Eine neue Studie ergab, dass weibliche Mücken zwar das Eiweiß im Blut benötigen, um Eier zu legen, Sie aber auch beißen, um hydratisiert zu bleiben.

Laut dem Forschungsteam der Universität von Cincinnati könnte das Wissen darüber, wie oft diese Insekten unter trockenen Bedingungen Blut trinken müssen, zu neuen Wegen führen, um durch Mücken übertragene Krankheiten zu bekämpfen.


Diese Krankheiten umfassen Malaria, West-Nil-Virus, Gelbfieber, Dengue-Fieber, Zika und östliche Pferdeenzephalitis.

"Es macht Sinn", sagte die Studienmitautorin Elise Didion, eine Biologiestudentin.

"Wir finden die höchsten Übertragungsraten des West-Nil-Virus während Dürreperioden, weil Mücken möglicherweise Blutmahlzeiten verwenden, um das Wasser zu ersetzen, das sie verlieren", sagte sie in einer Pressemitteilung der Universität.


Der Biologieprofessor Joshua Benoit fügte hinzu, dass die Ergebnisse "eine bessere Modellierung für das Auftreten von Krankheitsausbrüchen ermöglichen.
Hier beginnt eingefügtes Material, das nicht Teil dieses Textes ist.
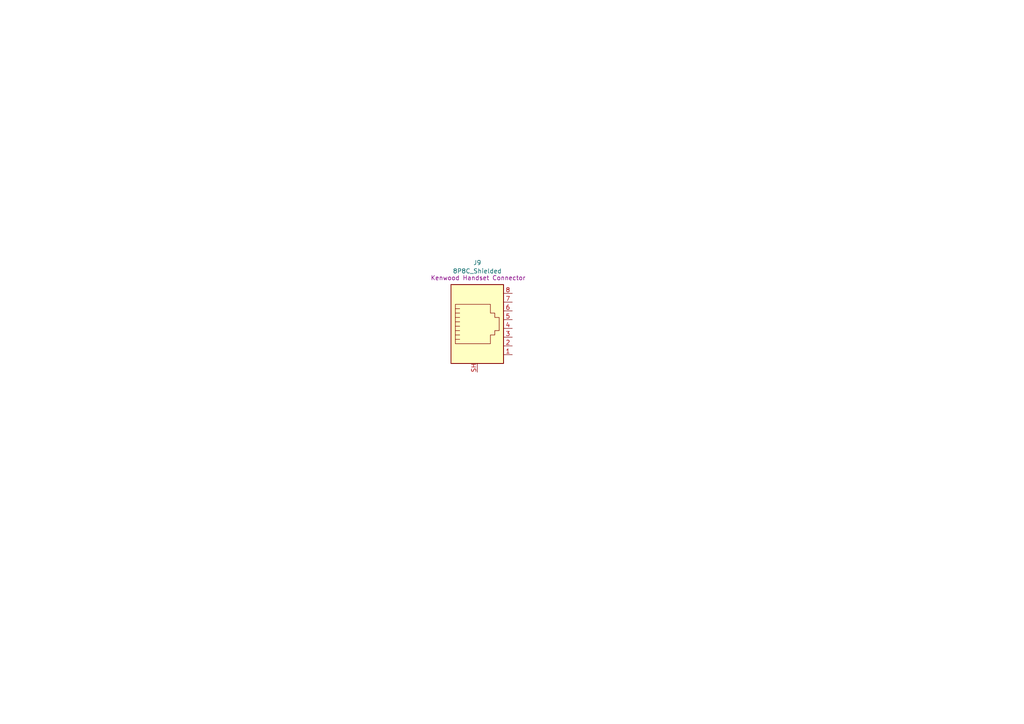
<source format=kicad_sch>
(kicad_sch
	(version 20250114)
	(generator "eeschema")
	(generator_version "9.0")
	(uuid "019a9f93-c6ab-4f50-a508-0f9c2bc64d13")
	(paper "A4")
	
	(symbol
		(lib_id "Connector:8P8C_Shielded")
		(at 138.43 95.25 0)
		(unit 1)
		(exclude_from_sim no)
		(in_bom yes)
		(on_board yes)
		(dnp no)
		(uuid "e91f92dd-d199-40d9-909d-6da43b6b01a9")
		(property "Reference" "J3"
			(at 138.43 76.2 0)
			(effects
				(font
					(size 1.27 1.27)
				)
			)
		)
		(property "Value" "8P8C_Shielded"
			(at 138.43 78.6243 0)
			(effects
				(font
					(size 1.27 1.27)
				)
			)
		)
		(property "Footprint" ""
			(at 138.43 94.615 90)
			(effects
				(font
					(size 1.27 1.27)
				)
				(hide yes)
			)
		)
		(property "Datasheet" "~"
			(at 138.43 94.615 90)
			(effects
				(font
					(size 1.27 1.27)
				)
				(hide yes)
			)
		)
		(property "Description" "RJ connector, 8P8C (8 positions 8 connected), RJ31/RJ32/RJ33/RJ34/RJ35/RJ41/RJ45/RJ49/RJ61, Shielded"
			(at 138.43 95.25 0)
			(effects
				(font
					(size 1.27 1.27)
				)
				(hide yes)
			)
		)
		(property "Name" "Kenwood Handset Connector"
			(at 138.684 80.5985 0)
			(effects
				(font
					(size 1.27 1.27)
				)
			)
		)
		(pin "SH"
			(uuid "221a438e-b7e0-43f9-b0c6-eb62dd9fbd85")
		)
		(pin "6"
			(uuid "ec1bbcb6-c20f-43b4-9f53-a174f066475f")
		)
		(pin "3"
			(uuid "d2e1432b-96a3-4fcf-b759-35311a6499de")
		)
		(pin "1"
			(uuid "5b59b410-653c-4fca-a55a-1afac229d386")
		)
		(pin "4"
			(uuid "dae125ce-d6cb-4e10-9d89-aebd204d9897")
		)
		(pin "5"
			(uuid "e0650a43-8e06-48f5-a619-76c83532374a")
		)
		(pin "2"
			(uuid "d66df5d9-75dc-4713-ab97-76f6c5fe4cff")
		)
		(pin "8"
			(uuid "78bac486-06b6-43a0-8302-57d566d121c5")
		)
		(pin "7"
			(uuid "9e5b87cd-be16-4f38-8307-d862bbcb676d")
		)
		(instances
			(project "PilotAudioPanel"
				(path "/2de36a1b-eee5-458c-8325-256a7162eff5/5c6b1ea8-9758-47ee-acad-2c839788c1b6"
					(reference "J9")
					(unit 1)
				)
				(path "/2de36a1b-eee5-458c-8325-256a7162eff5/705d9535-dbdb-4f74-8e13-9d238834ccd8"
					(reference "J3")
					(unit 1)
				)
			)
		)
	)
)

</source>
Wenn es trocken ist, könnte es für eine Mücke einfacher sein, einen Wirt zu lokalisieren, als eine begrenzte Menge an Wasser oder Nektar."

Benoit sagte, Mücken suchen nicht oft eine Blutmahlzeit, wenn sie reichlich Wasser und Feuchtigkeit haben.

"Normalerweise ernähren sich nur 5 bis 10 Prozent der weiblichen Mücken zu irgendeinem Zeitpunkt, je nach Art", sagte er. "Dehydration hat einen großen Einfluss darauf, ob sie sich normal ernähren oder nicht."


Im Labor stellte sein Team fest, dass bis zu 30 Prozent der weiblichen Mücken aufgrund von Dehydration nach einer Blutmahlzeit suchten.

Es dauert nur ein paar Stunden, bis die Mücken so dehydriert sind, dass sie möglicherweise Blut suchen, bemerkte Benoit.

Christopher Holmes, Co-Autor der Studie, fügte hinzu, dass Wissenschaftler besser vorhersagen könnten, wann eine Krankheit ausbricht, wenn sie wissen, wie Mücken auf Dürre reagieren.

"Es ist ein Schritt in die richtige Richtung, um zu verstehen, wie sich die Umwelt auf Mücken auswirkt, was wir derzeit wirklich nicht beantworten können", sagte Holmes.

Steigende Temperaturen, die durch den Klimawandel verursacht werden, könnten in Gebieten, in denen Mücken eine Bedrohung für die menschliche Gesundheit darstellen, zu häufigeren und längeren Dürreperioden führen, schlug er vor.

"Man konnte Auswirkungen auf Mücken beobachten, die sich wahrscheinlich mit der zunehmenden Häufigkeit von Dürreperioden, der zunehmenden Dauer und dem zunehmenden Schweregrad verschlimmern werden", sagte Holmes.

Die Studie wurde diesen Monat in der Zeitschrift veröffentlicht Wissenschaftliche Berichte.